# Problem
For each entry, return the text exactly and omit any image.
----------
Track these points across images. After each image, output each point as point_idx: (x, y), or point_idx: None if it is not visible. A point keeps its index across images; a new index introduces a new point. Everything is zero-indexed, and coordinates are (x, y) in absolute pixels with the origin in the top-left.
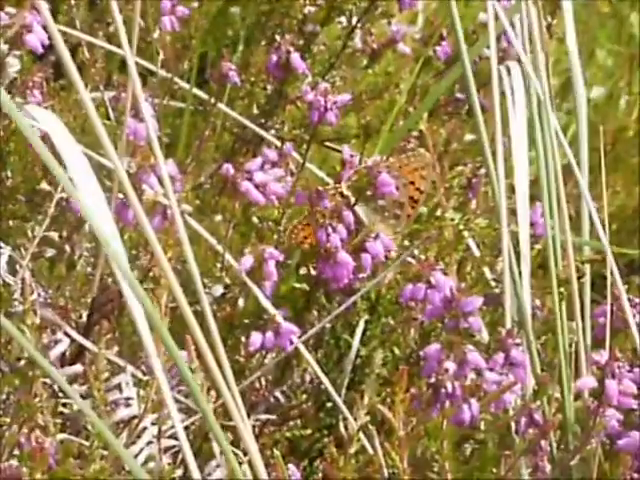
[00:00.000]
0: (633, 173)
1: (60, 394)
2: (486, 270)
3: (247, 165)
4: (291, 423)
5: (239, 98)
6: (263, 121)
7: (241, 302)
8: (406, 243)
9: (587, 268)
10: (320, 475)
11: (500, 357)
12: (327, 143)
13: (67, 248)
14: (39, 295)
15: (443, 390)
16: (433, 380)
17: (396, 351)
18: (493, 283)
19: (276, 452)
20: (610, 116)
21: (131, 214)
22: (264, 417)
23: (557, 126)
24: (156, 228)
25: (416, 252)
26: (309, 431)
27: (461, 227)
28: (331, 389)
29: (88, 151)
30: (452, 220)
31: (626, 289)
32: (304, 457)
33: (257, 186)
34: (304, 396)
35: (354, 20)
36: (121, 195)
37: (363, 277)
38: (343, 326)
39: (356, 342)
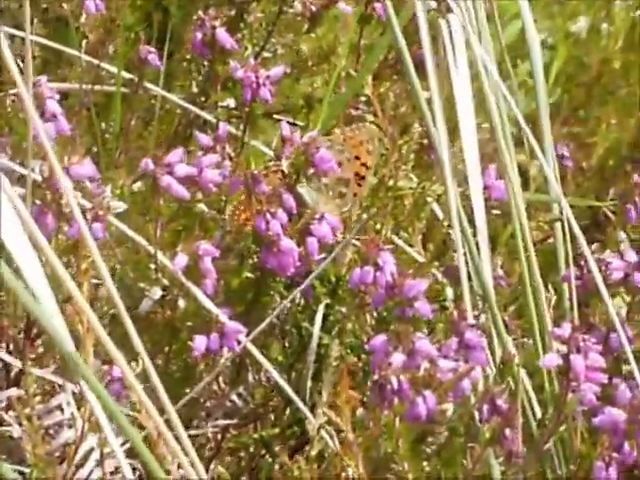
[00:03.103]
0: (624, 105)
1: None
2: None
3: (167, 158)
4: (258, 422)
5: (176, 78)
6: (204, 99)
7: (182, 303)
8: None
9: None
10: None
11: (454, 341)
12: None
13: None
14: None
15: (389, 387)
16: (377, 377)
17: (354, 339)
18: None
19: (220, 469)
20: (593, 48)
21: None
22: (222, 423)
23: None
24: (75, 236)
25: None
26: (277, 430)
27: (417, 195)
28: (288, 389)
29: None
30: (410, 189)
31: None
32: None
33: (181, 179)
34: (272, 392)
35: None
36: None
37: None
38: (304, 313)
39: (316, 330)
----------
# Result for this task
Track these points across images. After each image, output each point as point_idx: (x, y), or point_idx: None if it is not visible. A point keeps its index across images; a new index introduces a new point. Everything is zero-indexed, and coordinates are (x, y) in absolute pixels with the origin in the top-left.
[00:00.000]
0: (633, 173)
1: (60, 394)
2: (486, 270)
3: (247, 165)
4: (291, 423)
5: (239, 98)
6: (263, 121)
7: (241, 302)
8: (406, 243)
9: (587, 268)
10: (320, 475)
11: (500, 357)
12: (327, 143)
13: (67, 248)
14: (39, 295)
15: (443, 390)
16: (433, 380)
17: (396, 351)
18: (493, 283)
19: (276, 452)
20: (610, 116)
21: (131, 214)
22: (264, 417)
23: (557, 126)
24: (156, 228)
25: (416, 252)
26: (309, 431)
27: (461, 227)
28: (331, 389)
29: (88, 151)
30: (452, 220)
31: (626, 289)
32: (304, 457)
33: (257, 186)
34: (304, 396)
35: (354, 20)
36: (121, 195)
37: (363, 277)
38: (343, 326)
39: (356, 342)
[00:03.103]
0: (624, 105)
1: None
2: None
3: (167, 158)
4: (258, 422)
5: (176, 78)
6: (204, 99)
7: (182, 303)
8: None
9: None
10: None
11: (454, 341)
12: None
13: None
14: None
15: (389, 387)
16: (377, 377)
17: (354, 339)
18: None
19: (220, 469)
20: (593, 48)
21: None
22: (222, 423)
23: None
24: (75, 236)
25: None
26: (277, 430)
27: (417, 195)
28: (288, 389)
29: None
30: (410, 189)
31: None
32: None
33: (181, 179)
34: (272, 392)
35: None
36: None
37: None
38: (304, 313)
39: (316, 330)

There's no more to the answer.